▶ _Apply what you read_:
A: In the interview, rewrite the paragraph beginning "I toyed around with a few time periods" as a short list that keeps its main facts.
B: Duplicate the part of the interview that opens with the words containing "I made up a" and closes with "in another century.".

▶ _Selected passage_:
---+---

Interview

An interview with author Richard Behrens about Lizzie Borden, Girl Detective 

How did you first come up with the concept of Lizzie Borden being a girl detective?

I happened to order a few old Nancy Drew books over EBay. My intention was to read them for fun since my sister had all of them when I was growing up and I had read several when I was in grade school. Reading as an adult, I now find them  so breezy and a lot of fun, but I was surprised how much sinister stuff was in them. The older 1930s Nancy Drew smoked and actually carried a gun. This opened up the possibilities of an alternative vision of a girl detective, one drawing on the Nancy Drew model but with larger dimensions. So I decided to sketch out a spoof of the genre, just for fun.

I made up a girl detective living in the 1930s. Her father is a big attorney in town and she has a kooky house maid and sidekick pal from school, etc. But when I wrote a few pages and read it back, it seemed too much like the original, like I couldn’t spoof it because it already had that comic edge to it. The only thing I could do to make it funnier was to place it in another century.

I toyed around with a few time periods. For a while I wanted to do London during the time of Queen Elizabeth, so the girl detective could be the illegitimate daughter of the Earl of Southampton and have access to people like Shakespeare and solve the death of Christopher Marlowe. But I admit I got lazy and felt it would involve too much research.

I had already been reading about Lizzie Borden and visiting the Bed & Breakfast and all that Fall River stuff was fresh in my mind. So I sketched out a girl detective in New England during the 1890s. She can solve the Borden murders, I joked.

Then it hit me like a thunderbolt. Why not make her Lizzie Borden? After writing a few pages I had myself in stiches and I knew I had hit upon something with great entertainment value. The Borden Family turned out to be a better source of satire and drama than an Elizabethan theater company.

Did you have any hope at that point of getting it published?

I felt it had great commercial potential. The title alone made everyone crack up. But it was still a few years before books like Abraham Lincoln, Vampire Hunter and all those Jane Austen monster mash-ups so I wasn’t quite sure. Besides I had to write the stories first and see how they turned out. Fortunately, I had an offer from The Hatchet magazine, the journal of Lizzie Borden studies, to pursue this and had help from a few people who knew a lot about the historical Bordens. Talking to them and visiting Fall River gave me a lot of inspiration. With the great encouragement of Stefani Koorey, I began publishing the stories in The Hatchet and its sister magazine The Literary Hatchet and felt content with that for a few years. The concept was still taking shape.

---+---

Dataset excerpts:
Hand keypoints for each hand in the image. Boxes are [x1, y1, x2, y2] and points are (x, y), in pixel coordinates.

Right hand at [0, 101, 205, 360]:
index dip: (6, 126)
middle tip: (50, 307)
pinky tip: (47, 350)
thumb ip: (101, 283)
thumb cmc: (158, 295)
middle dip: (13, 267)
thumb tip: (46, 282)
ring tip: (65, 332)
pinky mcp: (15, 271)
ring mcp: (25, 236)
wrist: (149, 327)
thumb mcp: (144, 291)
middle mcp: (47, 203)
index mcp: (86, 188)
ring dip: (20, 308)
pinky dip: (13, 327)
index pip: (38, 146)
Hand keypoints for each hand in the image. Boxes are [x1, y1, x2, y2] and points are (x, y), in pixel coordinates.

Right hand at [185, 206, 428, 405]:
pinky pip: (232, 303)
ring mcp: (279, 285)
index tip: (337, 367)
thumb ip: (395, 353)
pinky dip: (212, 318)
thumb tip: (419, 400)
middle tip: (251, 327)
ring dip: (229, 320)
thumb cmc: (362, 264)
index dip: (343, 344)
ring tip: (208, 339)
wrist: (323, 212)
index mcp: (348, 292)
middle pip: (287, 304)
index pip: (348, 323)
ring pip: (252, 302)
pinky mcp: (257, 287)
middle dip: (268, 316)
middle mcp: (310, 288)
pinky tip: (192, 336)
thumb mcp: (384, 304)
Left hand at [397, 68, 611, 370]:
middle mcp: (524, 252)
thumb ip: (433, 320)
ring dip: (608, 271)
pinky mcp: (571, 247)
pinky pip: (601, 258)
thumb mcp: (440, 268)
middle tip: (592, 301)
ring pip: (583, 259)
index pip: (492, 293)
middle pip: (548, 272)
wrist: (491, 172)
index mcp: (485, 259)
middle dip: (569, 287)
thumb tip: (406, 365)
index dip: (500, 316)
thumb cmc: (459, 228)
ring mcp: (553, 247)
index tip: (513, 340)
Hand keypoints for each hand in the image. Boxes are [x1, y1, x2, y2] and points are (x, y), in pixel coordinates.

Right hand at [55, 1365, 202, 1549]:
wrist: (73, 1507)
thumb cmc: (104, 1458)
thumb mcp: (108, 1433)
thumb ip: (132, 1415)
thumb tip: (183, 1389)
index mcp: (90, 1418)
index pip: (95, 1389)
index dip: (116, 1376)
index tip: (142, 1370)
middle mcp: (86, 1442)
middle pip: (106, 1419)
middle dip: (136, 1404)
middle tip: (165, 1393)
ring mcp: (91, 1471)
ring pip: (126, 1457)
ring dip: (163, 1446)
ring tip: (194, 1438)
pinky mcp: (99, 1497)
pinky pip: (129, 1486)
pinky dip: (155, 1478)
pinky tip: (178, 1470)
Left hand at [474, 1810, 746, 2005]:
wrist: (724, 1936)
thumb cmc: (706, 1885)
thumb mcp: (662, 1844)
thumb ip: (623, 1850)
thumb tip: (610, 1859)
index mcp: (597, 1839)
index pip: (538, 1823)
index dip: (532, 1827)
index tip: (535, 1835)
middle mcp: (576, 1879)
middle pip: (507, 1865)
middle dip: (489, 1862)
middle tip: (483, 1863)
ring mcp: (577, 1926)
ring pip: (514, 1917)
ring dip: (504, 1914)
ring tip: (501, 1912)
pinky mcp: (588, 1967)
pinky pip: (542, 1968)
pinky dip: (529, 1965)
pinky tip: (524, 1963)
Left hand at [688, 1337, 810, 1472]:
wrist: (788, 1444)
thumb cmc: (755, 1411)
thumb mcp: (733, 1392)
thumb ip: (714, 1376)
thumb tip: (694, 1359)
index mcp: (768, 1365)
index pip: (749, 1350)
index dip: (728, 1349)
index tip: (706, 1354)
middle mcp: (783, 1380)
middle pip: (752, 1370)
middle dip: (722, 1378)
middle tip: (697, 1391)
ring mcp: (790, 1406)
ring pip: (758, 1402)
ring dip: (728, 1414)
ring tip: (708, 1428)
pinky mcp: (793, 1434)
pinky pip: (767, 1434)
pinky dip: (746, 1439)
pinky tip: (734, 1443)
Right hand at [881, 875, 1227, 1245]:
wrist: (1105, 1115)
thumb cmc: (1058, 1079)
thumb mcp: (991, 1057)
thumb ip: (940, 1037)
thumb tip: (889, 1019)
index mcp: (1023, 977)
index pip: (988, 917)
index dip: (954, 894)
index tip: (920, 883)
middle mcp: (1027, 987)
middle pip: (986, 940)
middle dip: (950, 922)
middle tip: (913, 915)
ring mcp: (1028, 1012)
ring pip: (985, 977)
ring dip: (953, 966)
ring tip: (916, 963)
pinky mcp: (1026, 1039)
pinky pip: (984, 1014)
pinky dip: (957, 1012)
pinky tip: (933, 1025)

---+---

▶ _Replies_:
A:
- I tried out several time periods.
- For a while I wanted to set the story in London during the time of Queen Elizabeth. The girl detective would be the illegitimate daughter of the Earl of Southampton, with access to people like Shakespeare, and she would solve the death of Christopher Marlowe.
- I dropped the idea out of laziness, because it would have involved too much research.

B:
I made up a girl detective living in the 1930s. Her father is a big attorney in town and she has a kooky house maid and sidekick pal from school, etc. But when I wrote a few pages and read it back, it seemed too much like the original, like I couldn’t spoof it because it already had that comic edge to it. The only thing I could do to make it funnier was to place it in another century.